__Extrait étudié__.
****

Il se produit, on le comprend bien, que Yves Bergeret, poète européen et en tant que tel profondément conditionné par une culture de l’écriture et de la rationalité des Lumières entre en contact avec un univers vivant, vivace et cohérent de l’intérieur qui peut renvoyer et s’apparenter à toutes les expériences culturelles, cultuelles et sociales qui ont caractérisé l’aire méditerranéenne (mais pas seulement), saharienne et subsaharienne depuis des millénaires.
L’expérience au Mali devient pour Yves une vérité déflagrante : c’est l’absence totale de quelque trait littéraire que soit chez les chanteurs dogon et, comme Yves lui-même le dirait, c’est la justesse de leur expérience ( en elle, je le redis, coïncident chant, récit, ritualité, la communauté même ne perçoit pas le chant comme distinct de la vie même qu’elle vit, mais au contraire comme nécessaire et de la même substance qu’elle) – juste est pour Yves (mais le concept est déjà présent chez Char) toute expérience qui implique la parole, à condition que cette expérience soit en toute évidence nécessaire et possède sa cohérence interne propre, en restant cohérente aussi avec le système culturel et social d’appartenance.

****

__Consigne__.
Recopiez à l'identique le passage de l'extrait sur Yves Bergeret qui commence par « Il se produit, on » et se poursuit jusqu'à « depuis des millénaires. » inclus.

__Données fournies__.
****

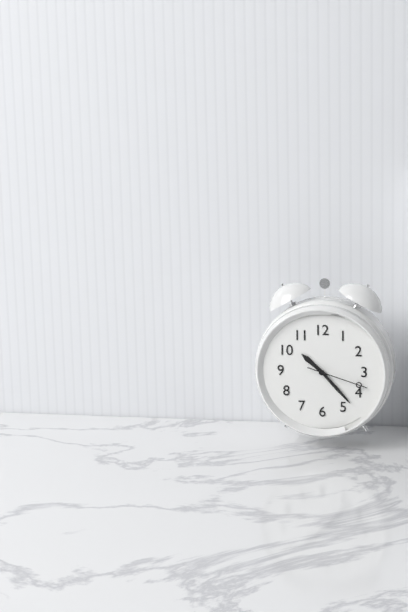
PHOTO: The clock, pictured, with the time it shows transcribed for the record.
10:23:18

****

__Réponse attendue__.
Il se produit, on le comprend bien, que Yves Bergeret, poète européen et en tant que tel profondément conditionné par une culture de l’écriture et de la rationalité des Lumières entre en contact avec un univers vivant, vivace et cohérent de l’intérieur qui peut renvoyer et s’apparenter à toutes les expériences culturelles, cultuelles et sociales qui ont caractérisé l’aire méditerranéenne (mais pas seulement), saharienne et subsaharienne depuis des millénaires.